With newspaper real estate advertising declining, what does sell new homes? The developer of Stapleton in Denver and its builders tell me that cable television’s HGTV annual Green Home Giveaway Contest dramatically increased home sales at Stapleton’s Central Park this year. How did that happen? Forest City, the developer of Stapleton, aggressively courted HDTV to land the annual free home giveaway contest for the “urban fusion” community at Stapleton.
Before last spring, new home sales at Stapleton were lackluster according to Jason Cummings at Infinity Home Collection. “Homes were selling but not at a tremendous rate.”
Some builders were adding incentives likely resulting in lower profit margins. That’s when HGTV came along and literally rode to the rescue. Forest City, the developer of Stapleton, targeted HGTV’s Green Home Contest and wanted to bring it to Stapleton, according to Tom Gleason of Forest City Homes. HGTV wanted to give away a dream home somewhere in America.
But it couldn’t be just any dream home. It had to be a green, dream home with energy-efficient features as well as all the modern bells and whistles. That is the formula to engage the HGTV television audience. But, Denver was not the only city in the running according to Gleason.
HGTV producers toured several new home builders in Stapleton’s new Central Park neighborhood which features energy efficient homes. After many discussions, they finally settled on Infinity Home Collection as its choice for a green builder at Stapleton.

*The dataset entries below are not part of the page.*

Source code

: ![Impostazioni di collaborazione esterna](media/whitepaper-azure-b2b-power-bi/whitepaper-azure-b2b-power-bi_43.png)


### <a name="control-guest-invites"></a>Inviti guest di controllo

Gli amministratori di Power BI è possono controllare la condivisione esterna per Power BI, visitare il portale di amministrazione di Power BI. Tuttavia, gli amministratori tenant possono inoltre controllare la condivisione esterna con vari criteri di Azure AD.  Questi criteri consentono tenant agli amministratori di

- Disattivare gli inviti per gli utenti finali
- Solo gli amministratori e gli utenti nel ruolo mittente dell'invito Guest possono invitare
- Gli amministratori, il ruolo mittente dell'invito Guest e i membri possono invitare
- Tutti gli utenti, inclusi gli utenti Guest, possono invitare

The ultra contemporary design and features appealed to the producers. They thought they had a winner and they did.
While Infinity provided the home, HGTV ultimately paid the winner of the contest $600,000 instead of taking the home as the winners choice. So, now Infinity is offering the home for sale instead. It could be your for a mere $699,900.
Before the home would be given away on HGTV, it would be shown off to the general public. Stapleton and Infinity Homes was ready for such an event. In May through early July, more than 10,000 people walked through the HGTV dream house. Every one of them was exposed to the Stapleton community and Infinity Homes Collection as a builder. And people many toured the other home builders also.
Infinity was prepared for the onslaught by making sure it had similar homes to sell anyone touring the HGTV Green Home. These sleek, ultra moderns appealed to the eye and and altruistic feelings of ecological living. They sold immediately like hotcakes. So much so, that each of two collections now are oversold and each is limited to sell only 2 homes per month. The builder just couldn’t produce enough homes to match the demand. Can you imagine? The builder had to put a quota on monthly sales even this down market.
I sold one of those homes to a client moving here from Florida. His specific requirement was to have a new or near-new home that had ultra modern design and be a totally “green home”. He was disappointed to find that most of the homes available in the Denver metro area just did not meet that criteria. But, Infinity was able to depart from the conventional Denver styles and build totally unique and eye dazzling homes.
“The HGTV house allowed us to prop up Stapleton more than it’s ever been done before” said Jesus Orozco, a Sales Counselor at Infinity’s Pure Collection of new homes . “It’s been nonstop traffic and nonstop sales now since the HGTV House was opened to the public.”
There are two collections at the Infinity Home Collections in Stapleton. “Lime” is priced from just under $500,000. “Pure” is priced from just under $600,000. What’s surprising is that most of the ups and extras are included so the finished products often end up within 5% of the base prices.
I never would’ve thought an entire television network could be devoted to following what I actually do every day. But that’s exactly what happened. And the result has been an enormous audience and a tremendous opportunity for real estate marketing.
I watched the decline of newspaper advertising in Denver for over a decade. The real estate section of the Denver Post and Rocky Mountain news shrank until the Rocky Mountain news finally went out of business a few years ago. It’s common knowledge that the Internet has been a substitute to market real estate in the void left by the decline of the newspaper business. But now HGTV has demonstrated that cable TV is helping to fill that void also. It’s able to take a significant share of the marketing dollar for real estate projects through innovative marketing like the HGTV Green Home contest.